> **PROBLEM STATEMENT**: Every line of the records below that has the word "right" should be copied.

> **EXERCISE MATERIALS**:
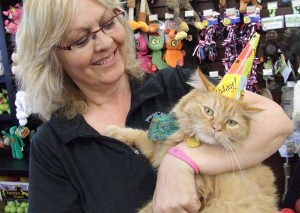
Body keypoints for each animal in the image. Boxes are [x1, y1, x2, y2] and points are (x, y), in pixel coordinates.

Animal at [105, 69, 278, 212]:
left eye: (231, 123)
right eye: (208, 111)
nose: (216, 128)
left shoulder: (194, 196)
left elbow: (148, 209)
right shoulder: (159, 148)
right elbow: (138, 134)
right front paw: (112, 131)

> **OUTPUT BELOW**:
right eye: (208, 111)
right shoulder: (159, 148)
right elbow: (138, 134)
right front paw: (112, 131)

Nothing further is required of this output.